Low-code agent platforms: the near-term shape of the bridge
Web development went through a familiar arc: in the 90s, you needed to know HTML and a server stack to put up a page; by the 2010s, Squarespace, Wix, and Webflow let domain experts (small business owners, photographers, nonprofits) ship without writing code. Agents are headed for the same arc, faster. The constraints are similar: most of the value comes from understanding a specific business problem deeply, not from being able to wire up a Python loop, a memory store, and a guardrail pipeline by hand.

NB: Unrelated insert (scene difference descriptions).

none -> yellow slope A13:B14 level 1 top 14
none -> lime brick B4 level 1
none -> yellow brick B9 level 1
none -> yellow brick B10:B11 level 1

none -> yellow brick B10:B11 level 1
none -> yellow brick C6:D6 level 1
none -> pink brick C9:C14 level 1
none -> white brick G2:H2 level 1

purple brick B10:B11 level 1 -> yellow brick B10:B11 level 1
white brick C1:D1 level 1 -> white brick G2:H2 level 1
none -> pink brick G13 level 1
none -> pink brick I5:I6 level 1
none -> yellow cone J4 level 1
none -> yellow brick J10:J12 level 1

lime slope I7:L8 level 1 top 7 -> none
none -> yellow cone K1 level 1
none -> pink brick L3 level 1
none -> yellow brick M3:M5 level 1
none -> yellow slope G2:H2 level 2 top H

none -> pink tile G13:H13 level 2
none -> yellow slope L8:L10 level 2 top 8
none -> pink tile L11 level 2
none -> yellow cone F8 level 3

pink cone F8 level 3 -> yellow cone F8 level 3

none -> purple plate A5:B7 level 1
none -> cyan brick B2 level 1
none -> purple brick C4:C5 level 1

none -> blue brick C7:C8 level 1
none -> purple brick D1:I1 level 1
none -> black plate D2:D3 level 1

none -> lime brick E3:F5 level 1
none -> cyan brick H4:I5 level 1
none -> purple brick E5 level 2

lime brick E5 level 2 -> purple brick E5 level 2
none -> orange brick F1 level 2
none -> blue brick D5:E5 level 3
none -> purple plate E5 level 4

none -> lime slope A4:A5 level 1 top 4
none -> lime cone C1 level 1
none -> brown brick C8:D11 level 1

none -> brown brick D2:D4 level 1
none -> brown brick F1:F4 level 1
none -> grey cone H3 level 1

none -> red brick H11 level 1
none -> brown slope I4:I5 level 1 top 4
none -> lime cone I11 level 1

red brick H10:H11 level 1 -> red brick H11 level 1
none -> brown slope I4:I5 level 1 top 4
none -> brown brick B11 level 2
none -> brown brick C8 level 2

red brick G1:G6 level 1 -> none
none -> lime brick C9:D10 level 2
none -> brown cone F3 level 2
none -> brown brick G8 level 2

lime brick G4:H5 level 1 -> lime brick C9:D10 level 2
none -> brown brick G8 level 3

The technical pieces that make low-code agent builders viable today are now in place: standardized protocols (MCPMCP 2025, A2A) so a builder can compose tools without custom integration work, capability tokens for safe delegation, well-understood patterns (the seven in Chapter 5) that can be exposed as configurable templates rather than handwritten code, and evaluation frameworks robust enough that platform users can validate their agents without being ML researchers. Expect a wave of these to appear over the next 24 months, both as standalone products and as features inside existing SaaS tools (the customer-support platform that ships an agent builder, the analytics tool that ships a research-agent template, etc.).
The interesting strategic question for the field isn't whether these platforms appear, it's where the value accrues: with the platform vendor (like Squarespace), with the domain expert who composes good agents on top, or with the operators who run the underlying compute. History suggests all three layers capture some, with the balance depending on how commoditized each layer becomes.
Practical advice for the next 24 months
- Invest in observability. Whatever you build, you'll want to be able to look back at agent decisions and understand them. Good logs are the foundation everything else (skill libraries, preference learning, world models, verification) is built on.
- Build for the wrapper, not the model. Models will keep getting better and cheaper. The layers around them (your heuristics, your schemas, your guardrails, your routing) are where your real product value lives. Make those solid.
- Track which model you used for what. When models change (and they will, every few months), you want to be able to A/B test, roll back, and compare. Pin your model versions; never rely on "latest".
- Get good at evaluation. The teams winning over the next few years won't be the ones with access to the best models (everyone will have those). They'll be the ones who can tell, faster than competitors, whether a change made things better or worse.
- Stay curious about hybrid approaches. The most interesting work is at the intersections: heuristics + LLMs, world models + RL, multi-agent + verification. The breakthroughs are happening where multiple ideas meet.